Lu Qin-feng, Zheng Wei, Luo Peng, Wu Zhong-hua, Li He, Shen Jian-gen
College of Medicine, Zhejiang University, Hangzhou 310058, China.
Zhejiang Da Xue Xue Bao Yi Xue Ban. 2010 May;39(3):305-10. doi: 10.3785/j.issn.1008-9292.2010.03.015.
To establish a simple and rapid molecular detection for Legionella pneumophila.
The loop-mediated isothermal amplification (LAMP) was applied for detection of Legionella pneumophila. A set of primers were designed to identify six special areas in mip gene of Legionella pneumophila. Genomic DNAs from 13 bacterial strains,including 8 Legionella pneumophila strains and 5 other bacterial strains were amplified by LAMP and general PCR method to evaluate the specificity and sensibility of LAMP.
All positive tubes produced visible white precipitation, and no precipitation was observed in others. By adding smart green fluorescent dye, all Legionella pneumophila positive tubes presented a strong green fluorescence, while others showed weak fluorescence. The detection rate of LAMP was higher than that of general PCR. The detection limits were 576fg with genomic DNA of Legionella pneumophila,and 8 cfu/mL with positive water samples.

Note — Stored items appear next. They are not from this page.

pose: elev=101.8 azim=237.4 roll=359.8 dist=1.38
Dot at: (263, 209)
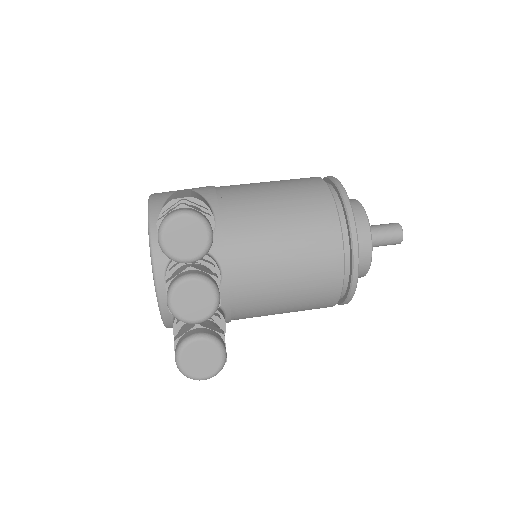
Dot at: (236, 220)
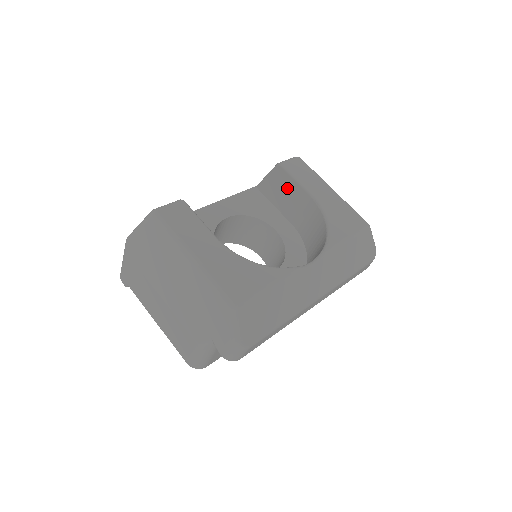
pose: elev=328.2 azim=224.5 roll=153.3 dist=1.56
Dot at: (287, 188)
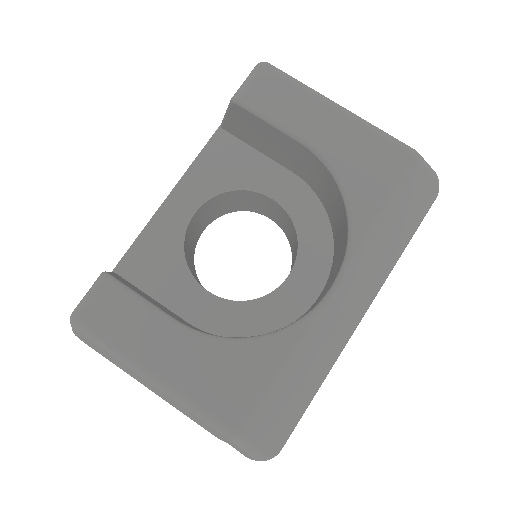
Dot at: (263, 132)
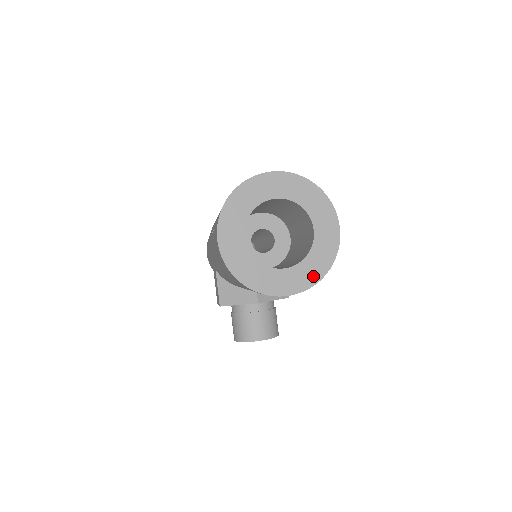
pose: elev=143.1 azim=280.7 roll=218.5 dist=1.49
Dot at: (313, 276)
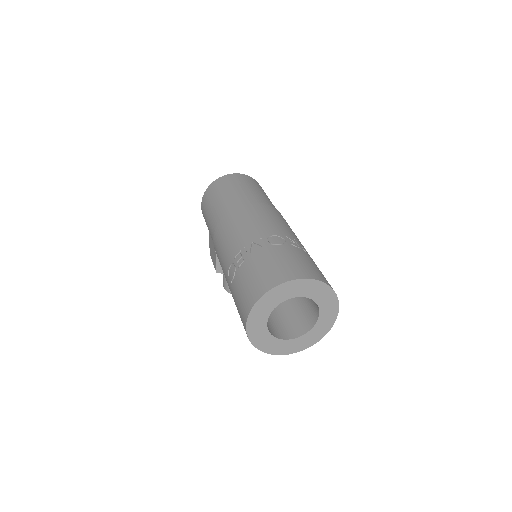
Dot at: (312, 341)
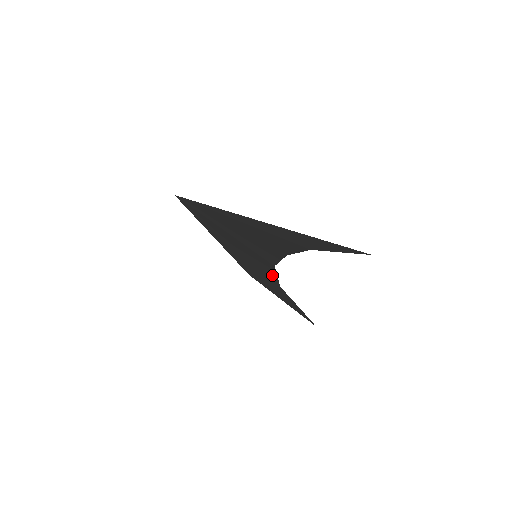
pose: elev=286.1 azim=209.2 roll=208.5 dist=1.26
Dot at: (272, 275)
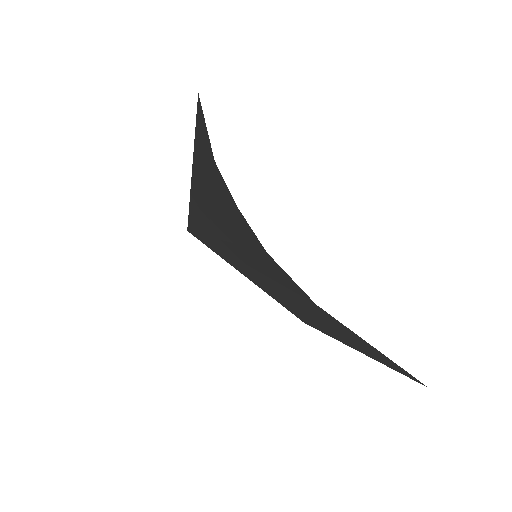
Dot at: (291, 283)
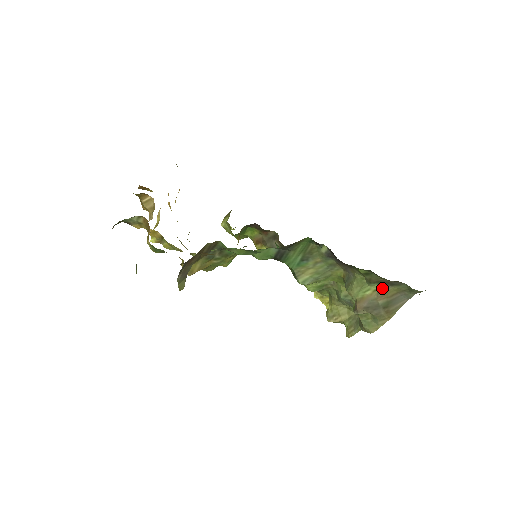
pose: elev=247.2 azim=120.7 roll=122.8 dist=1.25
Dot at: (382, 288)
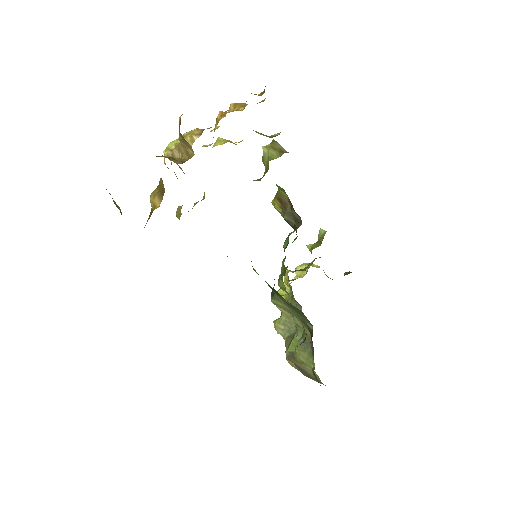
Dot at: (318, 379)
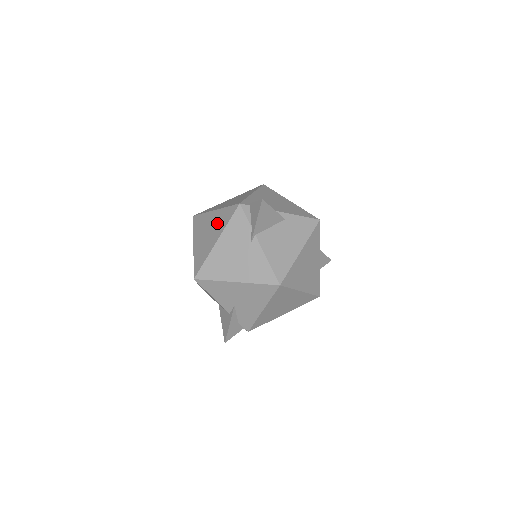
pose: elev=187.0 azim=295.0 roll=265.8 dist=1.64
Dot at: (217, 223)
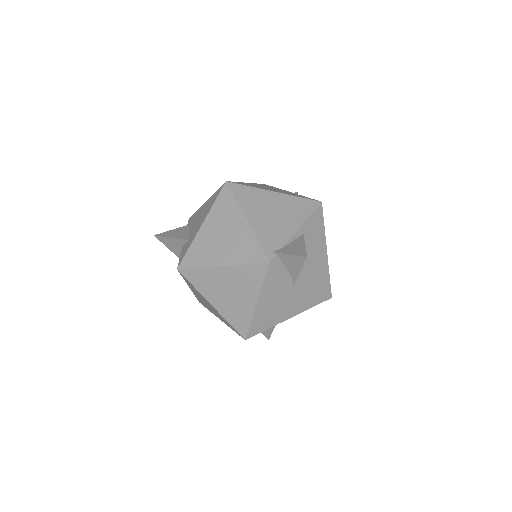
Dot at: (241, 283)
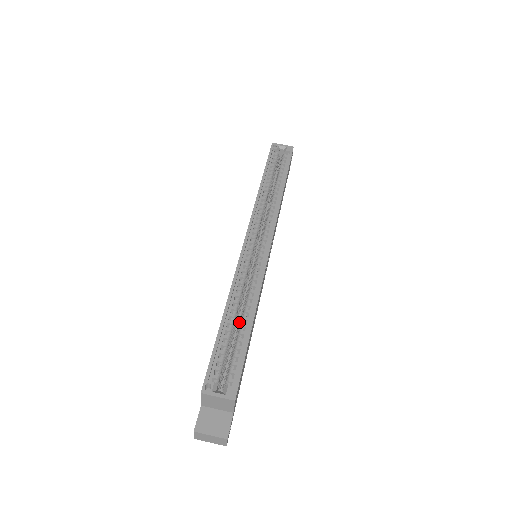
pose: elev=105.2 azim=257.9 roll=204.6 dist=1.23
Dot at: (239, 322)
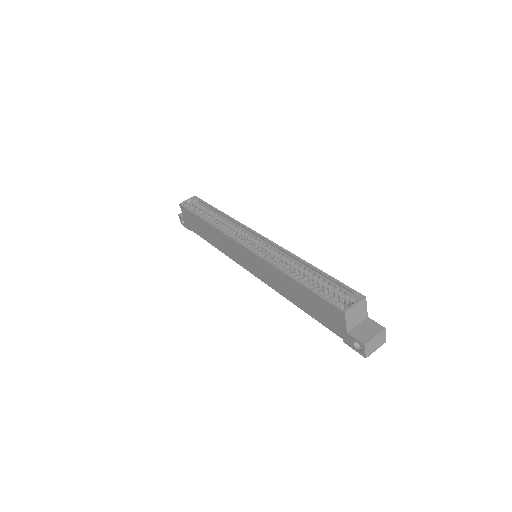
Dot at: (304, 278)
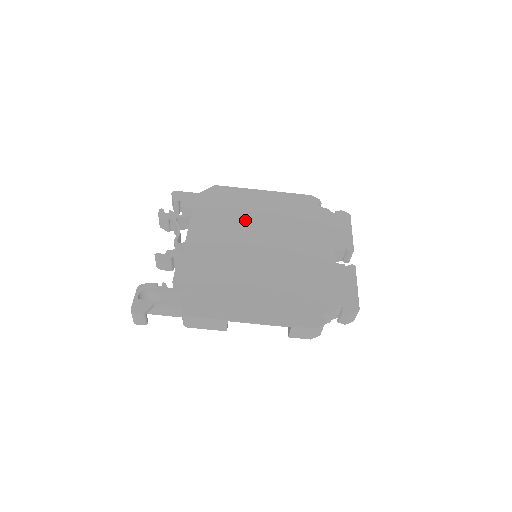
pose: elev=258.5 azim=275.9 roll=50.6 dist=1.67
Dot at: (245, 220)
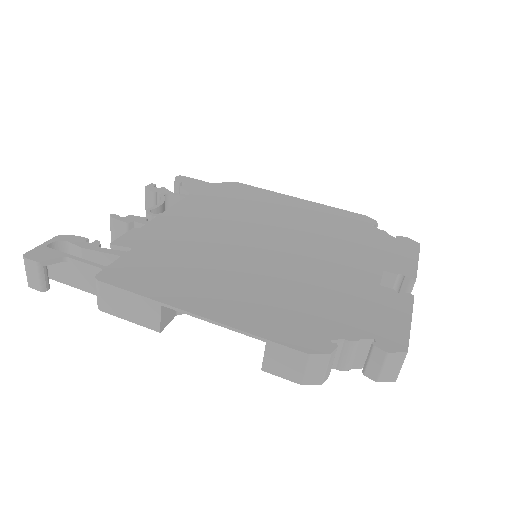
Dot at: (258, 215)
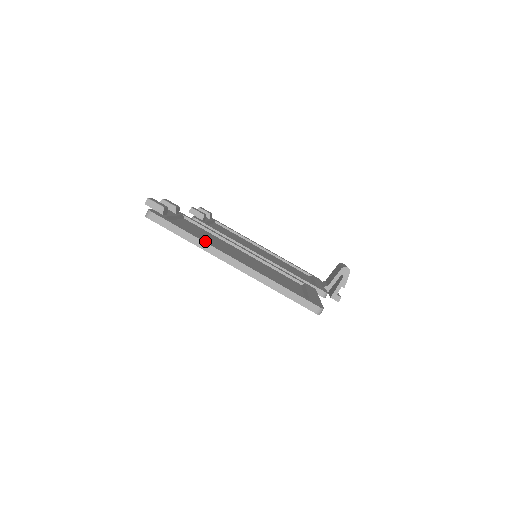
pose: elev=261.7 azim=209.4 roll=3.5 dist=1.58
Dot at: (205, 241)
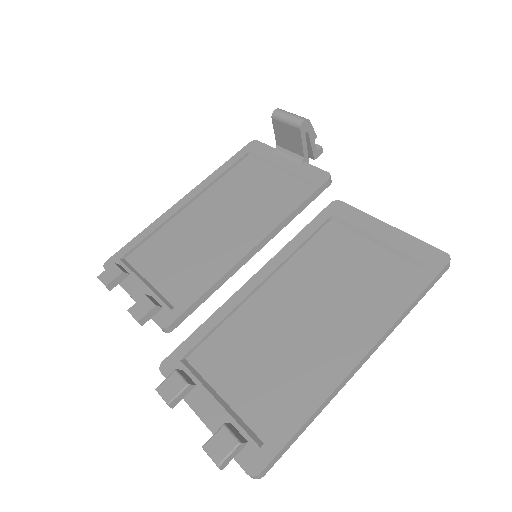
Dot at: (321, 395)
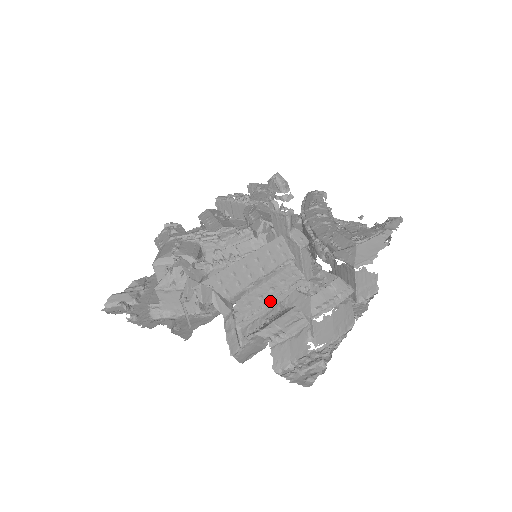
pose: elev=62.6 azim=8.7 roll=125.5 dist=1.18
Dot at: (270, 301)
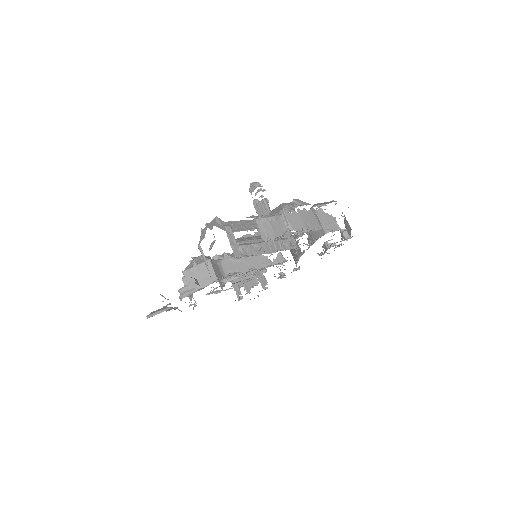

LAMP detection of Legionella pneumophila is an effective and low-cost method with high specificity and sensitivity requiring no special equipment.
建立一种简单快速的嗜肺军团菌分子检测方法。
应用环介导等温扩增技术(LAMP)检测嗜肺军团菌。设计一组引物以识别嗜肺军团菌mip基因中的六个特定区域。采用LAMP和常规PCR方法对13株细菌(包括8株嗜肺军团菌菌株和5株其他细菌菌株)的基因组DNA进行扩增,以评估LAMP的特异性和敏感性。
所有阳性管均产生可见的白色沉淀,其他管未观察到沉淀。加入智能绿色荧光染料后,所有嗜肺军团菌阳性管呈现强烈的绿色荧光,而其他管显示弱荧光。LAMP的检测率高于常规PCR。嗜肺军团菌基因组DNA的检测限为576fg,阳性水样的检测限为8 cfu/mL。
LAMP检测嗜肺军团菌是一种有效且低成本的方法,具有高特异性和敏感性,无需特殊设备。